Wednesday, November 11, 2009

Perfect Pumpkin Pie - Yes, This Will Be Dessert

This is a variation from my normal pumpkin pie recipe.  This uses sweetened condensed milk instead of evaporated milk.  It should be yummy.  Pumpkin Pie is always my favorite Thanksgiving goody.

1 (15 oz) can pumpkin (about 2 cups)
1 (14 oz) can Sweetened Condensed Milk
2 large eggs
1 tsp ground cinnamon
1/2 tsp ground ginger
1/2 tsp ground nutmeg
1/2 tsp salt
1 (9") unbaked pie crust

Heat oven to 425.  Whisk pumpkin, sweetened condensed milk, eggs, spices and salt in medium bowl until smooth.  Pour into crust.

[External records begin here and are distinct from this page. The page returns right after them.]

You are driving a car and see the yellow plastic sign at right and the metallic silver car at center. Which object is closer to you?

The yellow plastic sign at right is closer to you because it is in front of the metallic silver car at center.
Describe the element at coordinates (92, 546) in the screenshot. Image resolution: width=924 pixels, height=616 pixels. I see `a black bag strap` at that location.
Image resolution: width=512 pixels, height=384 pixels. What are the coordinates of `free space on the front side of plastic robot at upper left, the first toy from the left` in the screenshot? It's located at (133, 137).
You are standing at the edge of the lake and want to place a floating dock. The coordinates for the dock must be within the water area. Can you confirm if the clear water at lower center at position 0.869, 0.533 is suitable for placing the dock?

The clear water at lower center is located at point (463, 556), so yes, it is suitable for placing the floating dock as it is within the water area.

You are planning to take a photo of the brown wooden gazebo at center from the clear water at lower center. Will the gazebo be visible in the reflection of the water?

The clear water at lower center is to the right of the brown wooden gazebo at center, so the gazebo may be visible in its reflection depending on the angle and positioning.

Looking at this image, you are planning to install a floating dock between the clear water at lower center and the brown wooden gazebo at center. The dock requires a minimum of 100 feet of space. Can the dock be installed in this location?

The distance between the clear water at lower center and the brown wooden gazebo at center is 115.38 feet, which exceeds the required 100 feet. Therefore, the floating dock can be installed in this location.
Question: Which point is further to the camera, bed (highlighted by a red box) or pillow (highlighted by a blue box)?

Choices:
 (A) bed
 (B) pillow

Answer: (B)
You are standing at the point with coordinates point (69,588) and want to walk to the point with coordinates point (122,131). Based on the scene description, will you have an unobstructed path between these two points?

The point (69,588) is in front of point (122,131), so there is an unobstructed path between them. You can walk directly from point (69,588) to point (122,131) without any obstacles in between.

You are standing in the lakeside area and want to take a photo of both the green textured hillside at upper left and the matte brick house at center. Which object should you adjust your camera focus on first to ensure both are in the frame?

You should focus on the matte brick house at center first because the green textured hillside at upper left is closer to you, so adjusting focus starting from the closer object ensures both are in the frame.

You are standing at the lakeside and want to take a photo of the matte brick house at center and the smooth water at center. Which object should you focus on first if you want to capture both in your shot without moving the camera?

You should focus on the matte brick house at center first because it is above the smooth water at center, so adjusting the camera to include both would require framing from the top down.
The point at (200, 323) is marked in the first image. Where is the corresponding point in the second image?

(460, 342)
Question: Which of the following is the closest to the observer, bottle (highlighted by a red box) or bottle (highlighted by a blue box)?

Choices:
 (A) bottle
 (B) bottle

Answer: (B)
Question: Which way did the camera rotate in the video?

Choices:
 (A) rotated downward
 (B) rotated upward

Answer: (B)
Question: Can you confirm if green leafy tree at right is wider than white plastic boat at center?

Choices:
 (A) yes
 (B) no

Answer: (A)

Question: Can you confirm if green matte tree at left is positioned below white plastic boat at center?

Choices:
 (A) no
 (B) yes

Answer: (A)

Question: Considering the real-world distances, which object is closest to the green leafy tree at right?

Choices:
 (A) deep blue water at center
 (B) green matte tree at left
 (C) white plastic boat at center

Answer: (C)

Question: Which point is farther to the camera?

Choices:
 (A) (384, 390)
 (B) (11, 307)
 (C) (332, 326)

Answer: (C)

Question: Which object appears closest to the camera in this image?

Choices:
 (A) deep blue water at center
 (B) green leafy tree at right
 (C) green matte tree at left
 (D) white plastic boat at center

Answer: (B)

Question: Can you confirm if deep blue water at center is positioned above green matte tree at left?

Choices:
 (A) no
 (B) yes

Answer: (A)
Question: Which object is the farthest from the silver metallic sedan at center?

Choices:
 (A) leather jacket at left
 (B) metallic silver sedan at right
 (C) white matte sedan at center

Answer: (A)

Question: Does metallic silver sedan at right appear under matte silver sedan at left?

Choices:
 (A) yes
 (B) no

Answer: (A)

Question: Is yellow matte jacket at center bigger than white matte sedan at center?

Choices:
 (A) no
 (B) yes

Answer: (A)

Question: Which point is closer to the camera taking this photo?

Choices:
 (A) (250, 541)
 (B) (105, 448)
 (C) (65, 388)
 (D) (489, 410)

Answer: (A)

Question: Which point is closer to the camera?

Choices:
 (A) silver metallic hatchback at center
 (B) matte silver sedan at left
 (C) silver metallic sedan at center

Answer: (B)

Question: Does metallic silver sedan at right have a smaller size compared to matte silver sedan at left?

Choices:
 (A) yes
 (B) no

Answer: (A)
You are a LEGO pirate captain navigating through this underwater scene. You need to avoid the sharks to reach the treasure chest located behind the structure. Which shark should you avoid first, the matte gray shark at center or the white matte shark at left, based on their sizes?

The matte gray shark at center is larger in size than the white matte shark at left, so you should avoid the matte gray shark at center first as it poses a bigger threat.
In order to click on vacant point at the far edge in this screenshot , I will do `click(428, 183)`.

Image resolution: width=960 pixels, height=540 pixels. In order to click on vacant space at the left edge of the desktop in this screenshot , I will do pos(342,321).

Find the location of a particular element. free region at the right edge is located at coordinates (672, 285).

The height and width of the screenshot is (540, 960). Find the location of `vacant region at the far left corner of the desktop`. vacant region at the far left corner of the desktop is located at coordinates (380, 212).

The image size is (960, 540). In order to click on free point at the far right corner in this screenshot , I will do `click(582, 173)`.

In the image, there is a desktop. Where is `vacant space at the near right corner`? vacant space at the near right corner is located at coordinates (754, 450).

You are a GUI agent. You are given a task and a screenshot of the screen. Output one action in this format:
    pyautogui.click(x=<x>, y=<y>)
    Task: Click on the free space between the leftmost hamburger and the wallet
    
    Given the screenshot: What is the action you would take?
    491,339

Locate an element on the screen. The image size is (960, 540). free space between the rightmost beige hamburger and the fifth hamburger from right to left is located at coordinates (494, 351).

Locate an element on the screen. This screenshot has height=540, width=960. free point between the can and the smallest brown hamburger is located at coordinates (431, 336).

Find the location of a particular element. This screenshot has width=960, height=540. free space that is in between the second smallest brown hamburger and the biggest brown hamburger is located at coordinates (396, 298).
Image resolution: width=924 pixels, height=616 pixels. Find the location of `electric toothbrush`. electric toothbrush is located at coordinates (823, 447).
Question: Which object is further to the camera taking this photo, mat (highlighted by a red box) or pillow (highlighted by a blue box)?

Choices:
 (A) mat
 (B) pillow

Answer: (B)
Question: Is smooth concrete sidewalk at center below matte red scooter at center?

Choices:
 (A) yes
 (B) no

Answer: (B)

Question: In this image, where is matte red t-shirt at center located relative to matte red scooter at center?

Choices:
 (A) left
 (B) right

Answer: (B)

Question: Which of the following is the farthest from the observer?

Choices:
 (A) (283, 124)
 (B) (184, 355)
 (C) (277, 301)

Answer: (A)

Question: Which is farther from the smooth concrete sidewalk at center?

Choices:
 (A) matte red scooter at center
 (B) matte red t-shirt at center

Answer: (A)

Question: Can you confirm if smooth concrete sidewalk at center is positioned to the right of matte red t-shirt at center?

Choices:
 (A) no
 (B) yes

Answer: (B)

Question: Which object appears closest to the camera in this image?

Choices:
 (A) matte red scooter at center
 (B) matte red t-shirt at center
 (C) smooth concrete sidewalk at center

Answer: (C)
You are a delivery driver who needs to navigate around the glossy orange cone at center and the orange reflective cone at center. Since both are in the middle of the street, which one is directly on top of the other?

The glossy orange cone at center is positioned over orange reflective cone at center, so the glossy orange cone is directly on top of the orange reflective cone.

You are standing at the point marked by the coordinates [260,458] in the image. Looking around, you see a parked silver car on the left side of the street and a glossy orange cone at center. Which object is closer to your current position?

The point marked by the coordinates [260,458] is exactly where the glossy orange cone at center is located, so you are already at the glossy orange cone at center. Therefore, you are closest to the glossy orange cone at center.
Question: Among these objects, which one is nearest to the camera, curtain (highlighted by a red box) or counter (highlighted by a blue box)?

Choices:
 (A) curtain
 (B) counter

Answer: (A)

Bake 15 minutes.  Reduce oven temp to 350; bake an additional 35 - 40 minutes or until knife inserted 1" from crust comes out clean.  Cool.

Optional Streusel Topping
Combine 1/2 cup packed brown sugar and 1/2 cup flour in medium bowl.  Cut in 1/4 cup cold butter until mixture resembles coarse crumbs.  After pie has baked for 30 minutes at 350, sprinkle evenly over top.  Bake an additional 10 minutes.